Successes included Champion of Champions in Grade 4 and later second place in Grade 3 (and second in drumming) at the Worlds in Ayr in 1973 (the winners that day being the highly successful Lanarkshire Police Pipe Band). Leading Drummers Ian Watt and myself both progressed from the band at different times to play with the Edinburgh City/Lothian and Borders Police as guest players.
The most recent Pipe Major, Ronnie Grady, was also a member of the band before joining the Grade 1 Bilston Glen Colliery Pipe Band under Pipe Major Archie Pinkman and then the 153 RCT (TA) Pipe Band under Pipe Major Peter Snaddon.

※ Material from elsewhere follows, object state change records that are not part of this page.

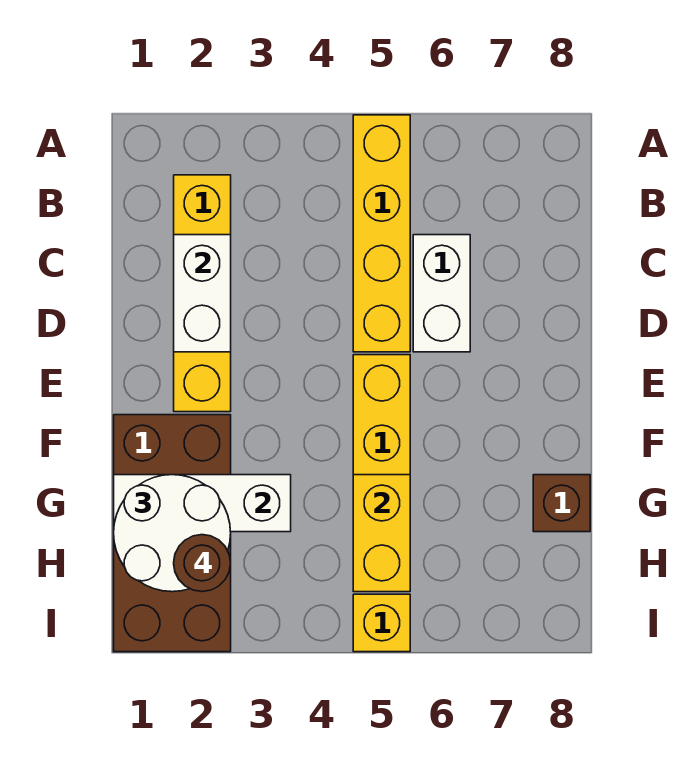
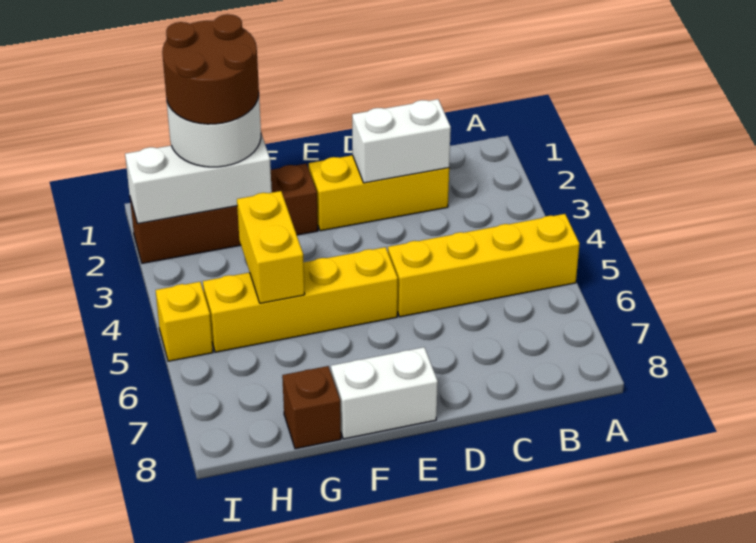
yellow 1x4 brick [174,175,231,412] -> yellow 1x3 brick [309,155,449,231]
white 1x2 brick [413,235,470,352] -> white 1x2 brick moved to [331,347,438,439]
brown 2x4 brick [114,415,231,652] -> brown 1x4 brick [130,164,318,263]
white 1x3 brick [114,475,291,532] -> white 1x3 brick turned to [125,134,272,224]
yellow 1x2 brick [353,475,410,592] -> yellow 1x2 brick turned to [237,191,305,303]
brown 1x1 round brick [174,535,231,592] -> brown 2x2 round brick [162,14,259,124]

In the 1990s the Band played at the Braemar Gathering and became the proud winners of the Braemar Society Championships Shield, presented to the then Pipe Major Gary Newton by HM The Queen. In early 2001 the band played at the annual flower festival in San Remo in Italy; and the same year at the local festival for the Patron Saint of Guilianova another town in Italy.
In recent years the band has concentrated on teaching piping and pipe band drumming to young and old from the local communities as well as playing at an annual programme of performances at gala days, public parades and charity events.
Arrangements are being made to dispose of the band’s uniforms and equipment, including five rarely played modern Andante snare drums, two tenor drums and three bass drums of different makes. Anyone interested in purchasing the drums in particular should contact James Nicholl on 07802 422556 or by email at email@example.com . Proceeds will, in due course, be donated to local charities.
As a symbolic gesture to those who formed the original band in 1887 all these years ago, some of the current adult members took the opportunity to mark the band’s sad demise by posing for the above picture on a public bench in Currie.